According to tech reviewers Edward C. Baig and Lamont Wood, Nuance Communication’s Dragon NaturallySpeaking has come a long way since its initial release in 1997 and in the numerous updated versions since its introduction. The “training” process that familiarized the user’s computer with his or her voice took approximately 45 minutes and was accurate only 75 percent of the time. Prior to 1998, the technology required the user to pause after every spoken word.
[http://www.usatoday.com/printedition/money/20100729/baig29_st.art.htm]
[http://www.computerworld.com/s/article/9019220/Hands_Off_Using_Dragon_NaturallySpeaking]
By contrast, the most recent version takes mere minutes to be trained to an individual with accuracy topping 95%. Company officials have attributed the dramatic increase in accuracy to improved algorithms and more powerful, faster computers.
[http://www.computerworld.com/s/article/9019224/Is_speech_recognition_finally_good_enough_]
Another example of the products now on the market is a GE Healthcare system that weaves voice recognition technology into the radiology workflow. Centricity RISi/PACS Postprocessing with SpeechMagic™ handles all functions from order entry to the image report and distribution, with a front-end voice recognition system that the company says eliminates the need for a transcriptionist. The system is designed for use in hospitals.
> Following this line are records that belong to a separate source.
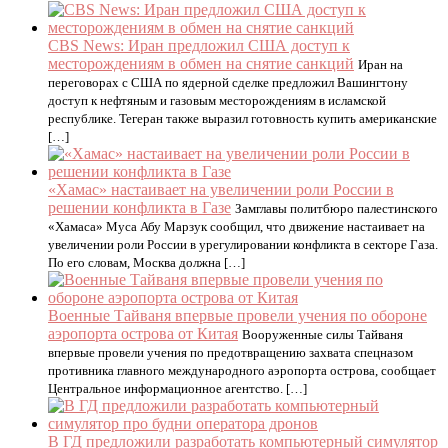
CBS News: Иран предложил США доступ к
месторождениям в обмен на снятие санкций
Иран на
переговорах с США по ядерной сделке предложил Вашингтону
доступ к нефтяным и газовым месторождениям в исламской
республике. Тегеран также выразил готовность купить американские
[…]
«Хамас» настаивает на увеличении роли России в
решении конфликта в Газе
Замглавы политбюро палестинского
«Хамаса» Муса Абу Марзук сообщил, что движение настаивает на
увеличении роли России в урегулировании конфликта в секторе Газа.
По его словам, Москва должна […]
Военные Тайваня впервые провели учения по обороне
аэропорта острова от Китая
Вооруженные силы Тайваня
впервые провели учения по предотвращению захвата спецназом
противника главного международного аэропорта острова, сообщает
Центральное информационное агентство. […]
В ГД предложили разработать компьютерный симулятор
Medical Transcriptionists Still in Picture
Will the growth of speech recognition technology mean the end of the medical transcription profession? The Association for Healthcare Documentation Integrity, a professional society for medical transcriptionists, sees a continuing need for qualified transcriptionists.
Likewise, the Bureau of Labor Statistics (BLS), a division of the US Department of Labor, is forecasting 11% growth in employment for the medical transcription field from 1008 through 2018. The BLS said demand will rise as the nation’s elderly population grows and consumes more medical services and as the need for electronic documentation rises.
“Growing numbers of medical transcriptionists will be needed to amend patients’ records, edit documents from speech recognition systems, and identify discrepancies in medical reports,” the BLS said in its Occupational Outlook Handbook, 2010-2011 Edition.
There were approximately 105,200 medical transcriptions in the United States in 2008, with about 36% percent working in hospitals and another 23% based in physician offices, the BLS said.
Technology, meanwhile, is moving onward. In December, Nuance announced its latest product for the medical market—a smartphone app that enables doctors to create medical records on the go by dictating to a secure, speech-enabled recording system.